No mundo dos livros, existe uma hierarquia das obras, implícita na sua materialidade, para usar o jargão do Chartier. As edições de luxo são reservadas aos melhores livros, enquanto a baixa literatura é impressa em papel de polpa, ou papel jornal, como gostamos de chamar. Claro que há exceções, e o mercado editorial brasileiro nunca foi o mais funcional, mas esse é inclusive um dos motivos para o excesso de qualidade gráfica no Brasil. As pessoas percebem essa hierarquia, mesmo que não a entendam plenamente, e querem suas edições de luxo para figurar na estante como símbolo de erudição.
Porém, uma pergunta que ainda estamos longe, muito longe de responder é: como se define a hierarquia dos textos da internet? Na falta de um suporte material que indique a diferença de status e respeitabilidade entre Morro dos Ventos Uivantes de Malícia de Mulher, o que demonstra para o leitor que um texto tem qualidade, é confiável, é verdadeiro, pode ser compartilhado?
Na internet tudo partilha a mesma materialidade, a sua tela, e as diferenças de apresentação, que poderiam ser um equivalente à materialidade, são mínimas. Mas o pior: as diferenças não se relacionam, em nada, com o valor do texto. Há páginas extremamente bem construídas e elaboradas para vender todo tipo de fraude, produtos inúteis e mentiras. Não há nada que pareça mais confiável que uma fraude esforçada.
Curiosamente, essa questão foi resolvida, em escala, pelo Google há muitos, muitos anos, através do algorítimo PageRank, que calcula a confiabilidade através dos links que as páginas recebem de outras. Entre outras coisas, isso garantiu ao Google um monopólio sobre as buscas online, mas o efeito mais importante para nós é como isso nos acostumou a confiar nos resultados automatizados de buscas, linhas do tempo e algorítimos de recomendação.
Sem nossa confiança ingênua de que as grandes plataformas capitalistas buscam nos oferecer o melhor, a visibilidade não teria se tornado um dos critérios de qualidade.

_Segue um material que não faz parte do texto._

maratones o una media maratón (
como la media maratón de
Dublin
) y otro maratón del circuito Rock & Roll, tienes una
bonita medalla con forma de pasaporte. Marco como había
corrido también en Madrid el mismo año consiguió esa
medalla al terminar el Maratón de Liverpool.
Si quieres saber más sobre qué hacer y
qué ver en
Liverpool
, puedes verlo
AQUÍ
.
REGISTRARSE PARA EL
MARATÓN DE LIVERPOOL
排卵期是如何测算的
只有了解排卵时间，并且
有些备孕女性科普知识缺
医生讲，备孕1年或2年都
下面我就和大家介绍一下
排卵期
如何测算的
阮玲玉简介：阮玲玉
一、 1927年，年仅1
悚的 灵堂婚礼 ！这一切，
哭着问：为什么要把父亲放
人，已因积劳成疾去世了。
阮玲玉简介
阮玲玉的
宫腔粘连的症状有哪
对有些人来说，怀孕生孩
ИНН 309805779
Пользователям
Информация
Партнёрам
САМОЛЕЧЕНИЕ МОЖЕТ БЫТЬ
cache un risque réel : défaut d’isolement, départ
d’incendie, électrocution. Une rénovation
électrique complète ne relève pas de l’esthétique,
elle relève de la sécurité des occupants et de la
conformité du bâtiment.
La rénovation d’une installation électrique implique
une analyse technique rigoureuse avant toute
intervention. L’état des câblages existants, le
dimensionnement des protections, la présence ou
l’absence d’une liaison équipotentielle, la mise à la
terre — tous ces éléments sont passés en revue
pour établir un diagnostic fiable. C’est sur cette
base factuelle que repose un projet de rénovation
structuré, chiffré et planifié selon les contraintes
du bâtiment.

Talvez o maior deles. Só que as plataformas têm agendas próprias e nos oferecem o melhor, mas para elas próprias. Tornar as empresas responsáveis pelo que impulsionam algoritmicamente, talvez possa nos ajudar. Criminalizar o astroturfing também, mas isso é tema para outro post.
Mas, para além disso, é uma grande bagunça. Grandes portais impessoais com design profissional passam confiabilidade, mas vídeos e áudios amadores também. Se argumentos de aparência científica não fossem confiáveis, não existia o coach quântico, mas, ao mesmo tempo, uma das frentes mais populares do movimento antivacina é a mística e altamente emocional. Ter um currículo e reconhecimento fora da rede pode altamente relevante, mas ser um influencer, cuja única característica é estar online é a profissão do momento.
O fim da materialidade trouxe uma perda de parâmetros de valor para a qual o mundo não está preparado, e o surgimento de novos parâmetros parece ser lento e múltiplo, com vários grupos diferentes elegendo critérios diferentes, o que leva a uma fragmentação do discurso social que pode impedir a ação política.